Я успеваю отобрать стеклянную банку у женщины, которой она хотел ударить Семена. Который так ничего и не понял, сумрачно созерцая кончик своего носа. Зашивать порезы стеклом на голове Семена я не хочу.

— Сядь, Лида! — приказываю я, и она неожиданно подчиняется. С глупым выражением лица она смотрит на свои руки, и — неожиданно начинает плакать, перемежая слезы пьяным бормотанием.

— И так всю эту гребаную жизнь… никто меня не любил, чтобы так, как в книжках, чтобы цветы и красивые слова, чтобы конфеты и шампанское… чтобы сидеть под звездами и разговаривать всю ночь… это урод затащил меня на сеновал, говорил, что все будет хорошо, а потом когда обрюхатил, пришлось ему жениться… ни разу за все годы слова доброго не сказал… я думала, что со временем станет лучше…ребенок родился, Колька, я думала, станем жить, как люди… и почему я его не убила… все ждала, что придет однажды с поля, обнимет меня за плечи и скажет какой-нить доброе слово… скотина, какая скотина…

Прожитая жизнь.

Нереализованные мечты.

Размазанные по щекам слезы.

Ничего не меняется в этом мире — как всегда, одни мечтают и ждут, наивно вглядываясь в горизонт, а другие тупо живут, созерцая свой пуп. Кому-то надо совсем немного — чуточку внимания и пару добрых слов, а кто-то равнодушно погружается в пучину наркотического безумия, забыв о тех, кто рядом.

Так и идет человек по жизни, — с умершей мечтой и безумием во взоре.

От рождения — смышленые глазки новорожденного, стремящегося познать этот мир.

К смерти — пустые заплывшие глазницы, страшно и безумно созерцающие пространство.

Семен уронил голову на стол и уснул.

Всхлипывающая Лида постепенно перестала бормотать и тоже, положив голову на скрещенные руки, заснула.

Тело на тахте захрипело. Иван, поперхнувшись мокротой в легких, закашлялся. И очнулся. Повернувшись на бок, он опускает голову и исторгает из себя рвотные массы, окрашенные кровью. Затем снова хрипло кашляет, и отхаркивает красную мокроту.

Я спокойно смотрю на это. Я знаю, что у Ивана запущенная форма рака легких. Он сейчас выблевывает и отхаркивает свою пораженную опухолью легочную ткань. И ничего тут уже не сделать. Впрочем, даже если бы и можно, я бы не стал.
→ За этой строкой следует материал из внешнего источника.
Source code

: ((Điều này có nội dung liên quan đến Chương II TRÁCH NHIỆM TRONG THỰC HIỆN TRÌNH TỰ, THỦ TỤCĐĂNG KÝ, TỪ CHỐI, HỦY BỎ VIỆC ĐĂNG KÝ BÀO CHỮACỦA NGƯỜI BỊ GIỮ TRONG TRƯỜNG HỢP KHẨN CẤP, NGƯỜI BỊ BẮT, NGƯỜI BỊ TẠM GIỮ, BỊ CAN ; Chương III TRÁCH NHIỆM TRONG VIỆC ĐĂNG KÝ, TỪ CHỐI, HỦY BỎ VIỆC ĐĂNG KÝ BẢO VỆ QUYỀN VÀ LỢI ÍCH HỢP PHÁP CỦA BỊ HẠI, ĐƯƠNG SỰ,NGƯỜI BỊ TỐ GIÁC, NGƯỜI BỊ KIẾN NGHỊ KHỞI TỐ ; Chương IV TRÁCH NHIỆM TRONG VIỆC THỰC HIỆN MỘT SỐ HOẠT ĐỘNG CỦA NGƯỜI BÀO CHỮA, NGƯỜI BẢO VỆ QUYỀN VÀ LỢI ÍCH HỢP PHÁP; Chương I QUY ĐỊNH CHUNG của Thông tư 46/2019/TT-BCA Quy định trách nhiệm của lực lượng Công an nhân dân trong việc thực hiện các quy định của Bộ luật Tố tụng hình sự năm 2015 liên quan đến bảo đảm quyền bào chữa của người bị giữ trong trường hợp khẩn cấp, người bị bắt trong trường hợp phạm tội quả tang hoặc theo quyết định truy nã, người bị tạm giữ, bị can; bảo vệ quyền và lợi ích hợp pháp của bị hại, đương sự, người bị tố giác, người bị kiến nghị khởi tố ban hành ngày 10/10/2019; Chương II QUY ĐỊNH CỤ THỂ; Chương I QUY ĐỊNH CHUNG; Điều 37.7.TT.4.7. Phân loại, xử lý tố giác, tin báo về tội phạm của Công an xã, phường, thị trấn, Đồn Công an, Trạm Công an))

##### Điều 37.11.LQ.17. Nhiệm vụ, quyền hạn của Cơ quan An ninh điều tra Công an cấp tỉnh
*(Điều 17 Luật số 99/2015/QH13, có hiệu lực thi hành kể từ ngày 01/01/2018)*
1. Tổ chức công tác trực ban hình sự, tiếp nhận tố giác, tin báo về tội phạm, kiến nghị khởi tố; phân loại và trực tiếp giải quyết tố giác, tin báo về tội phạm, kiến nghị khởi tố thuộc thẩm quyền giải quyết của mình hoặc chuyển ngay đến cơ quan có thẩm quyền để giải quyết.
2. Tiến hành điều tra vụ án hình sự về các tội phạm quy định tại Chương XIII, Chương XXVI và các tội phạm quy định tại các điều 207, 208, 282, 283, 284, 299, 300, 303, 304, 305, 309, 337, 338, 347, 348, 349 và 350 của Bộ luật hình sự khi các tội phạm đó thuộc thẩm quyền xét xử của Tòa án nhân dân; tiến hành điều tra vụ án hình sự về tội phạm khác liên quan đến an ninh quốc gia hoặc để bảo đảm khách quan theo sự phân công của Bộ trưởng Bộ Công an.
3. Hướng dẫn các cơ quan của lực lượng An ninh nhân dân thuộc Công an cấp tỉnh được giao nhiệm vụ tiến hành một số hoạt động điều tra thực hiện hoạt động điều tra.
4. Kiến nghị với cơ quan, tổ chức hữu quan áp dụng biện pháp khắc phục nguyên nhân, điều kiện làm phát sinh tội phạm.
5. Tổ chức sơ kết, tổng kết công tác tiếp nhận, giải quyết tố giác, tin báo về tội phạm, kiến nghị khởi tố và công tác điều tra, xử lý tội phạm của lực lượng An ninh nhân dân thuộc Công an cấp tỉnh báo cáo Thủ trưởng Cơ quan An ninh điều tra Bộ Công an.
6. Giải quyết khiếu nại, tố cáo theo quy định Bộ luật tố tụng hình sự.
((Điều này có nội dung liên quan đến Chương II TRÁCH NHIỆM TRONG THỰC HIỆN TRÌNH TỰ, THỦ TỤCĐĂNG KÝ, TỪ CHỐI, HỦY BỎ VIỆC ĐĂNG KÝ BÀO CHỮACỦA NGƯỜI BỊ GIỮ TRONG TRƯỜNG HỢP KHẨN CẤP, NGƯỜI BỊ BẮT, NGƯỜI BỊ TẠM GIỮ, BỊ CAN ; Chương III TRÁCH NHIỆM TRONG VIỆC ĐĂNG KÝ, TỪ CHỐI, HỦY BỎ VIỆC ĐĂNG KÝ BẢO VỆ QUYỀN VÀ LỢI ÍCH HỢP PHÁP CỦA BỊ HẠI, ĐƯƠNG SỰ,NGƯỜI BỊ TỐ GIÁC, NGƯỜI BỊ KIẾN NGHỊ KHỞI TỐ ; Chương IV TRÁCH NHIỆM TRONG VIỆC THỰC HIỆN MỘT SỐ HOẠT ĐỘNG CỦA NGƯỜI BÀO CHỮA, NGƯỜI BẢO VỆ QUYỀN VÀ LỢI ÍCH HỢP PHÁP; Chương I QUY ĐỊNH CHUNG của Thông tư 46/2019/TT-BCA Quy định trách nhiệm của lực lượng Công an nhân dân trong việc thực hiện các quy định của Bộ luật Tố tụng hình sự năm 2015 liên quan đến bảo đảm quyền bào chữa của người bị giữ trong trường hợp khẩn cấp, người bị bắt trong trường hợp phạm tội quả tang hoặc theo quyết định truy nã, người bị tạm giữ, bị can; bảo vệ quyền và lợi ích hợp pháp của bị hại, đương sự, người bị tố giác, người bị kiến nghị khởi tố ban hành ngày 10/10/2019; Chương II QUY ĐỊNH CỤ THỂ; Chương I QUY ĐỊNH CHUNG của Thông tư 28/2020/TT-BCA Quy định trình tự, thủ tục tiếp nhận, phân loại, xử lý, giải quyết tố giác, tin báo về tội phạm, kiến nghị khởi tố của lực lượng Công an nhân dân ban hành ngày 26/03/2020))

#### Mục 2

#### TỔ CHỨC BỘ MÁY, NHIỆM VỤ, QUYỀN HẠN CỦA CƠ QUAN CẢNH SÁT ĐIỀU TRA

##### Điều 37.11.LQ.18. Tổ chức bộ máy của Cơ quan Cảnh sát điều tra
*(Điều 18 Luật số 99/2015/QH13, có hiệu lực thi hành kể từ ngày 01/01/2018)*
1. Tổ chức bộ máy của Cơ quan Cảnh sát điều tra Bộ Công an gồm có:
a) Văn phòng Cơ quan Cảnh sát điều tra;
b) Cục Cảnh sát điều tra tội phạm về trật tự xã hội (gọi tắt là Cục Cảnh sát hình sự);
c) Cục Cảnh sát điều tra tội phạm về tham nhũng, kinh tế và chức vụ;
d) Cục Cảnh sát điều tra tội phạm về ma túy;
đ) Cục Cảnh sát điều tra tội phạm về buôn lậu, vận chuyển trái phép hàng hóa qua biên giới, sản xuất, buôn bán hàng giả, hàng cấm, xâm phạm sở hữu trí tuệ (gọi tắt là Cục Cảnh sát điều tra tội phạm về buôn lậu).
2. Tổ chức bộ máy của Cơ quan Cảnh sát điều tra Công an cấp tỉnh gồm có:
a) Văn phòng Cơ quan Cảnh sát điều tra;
Здесь и сейчас я просто Василий Кузнецов, бывший врач, которого выгнали с работы за пьянство, который пропил свою квартиру и бомжевал несколько лет, пока не добрался до этой забытой Богом брошенной людьми деревни.

Я смотрю на пьяных людей.

И вспоминаю Богиню, которая, держа меня за руку, ведет по зимнему лесу.
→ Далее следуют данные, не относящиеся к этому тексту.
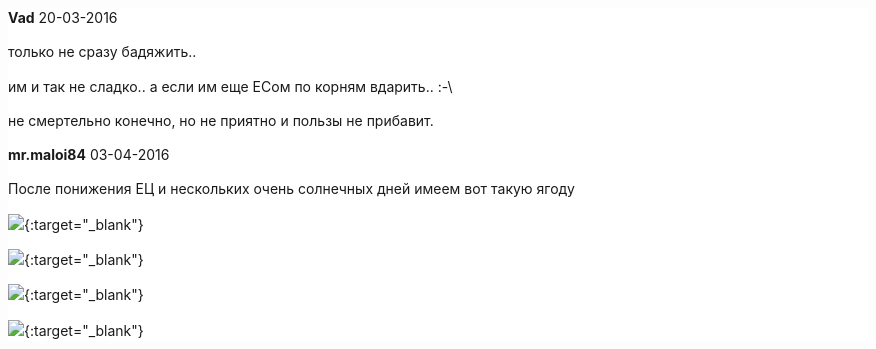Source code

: 
**Vad** 20-03-2016

только не сразу бадяжить..

им и так не сладко.. а если им еще ЕСом по корням вдарить.. :-\

не смертельно конечно, но не приятно и пользы не прибавит.


**mr.maloi84** 03-04-2016

После понижения ЕЦ и нескольких очень солнечных дней имеем вот такую ягоду

[![](/imagehost2/thumbs/cimg4700.jpg)](https://t.me/ponics_ru_files/17293){:target="_blank"}

[![](/imagehost2/thumbs/cimg4701.jpg)](https://t.me/ponics_ru_files/17294){:target="_blank"}

[![](/imagehost2/thumbs/cimg4702.jpg)](https://t.me/ponics_ru_files/17295){:target="_blank"}

[![](/imagehost2/thumbs/cimg4716.jpg)](https://t.me/ponics_ru_files/17296){:target="_blank"}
Говорит со мной тихим голосом.

И всегда называет меня моим именем.

9

Раннее утро. Еще темно, хотя предрассветные сумерки делают окружающий мир серым. Марина быстрым шагом идет на работу. Она любит это время — хорошо, прохладно, тихо и безлюдно. Кратчайший путь на работу — через заросший кустарником лог, по которому протекает загаженная отходами речушка. Перейдя деревянный мост длиной не больше пяти метров, она выдохнула. Запах канализационных стоков, всегда висящий туманным маревом над речкой, остался позади.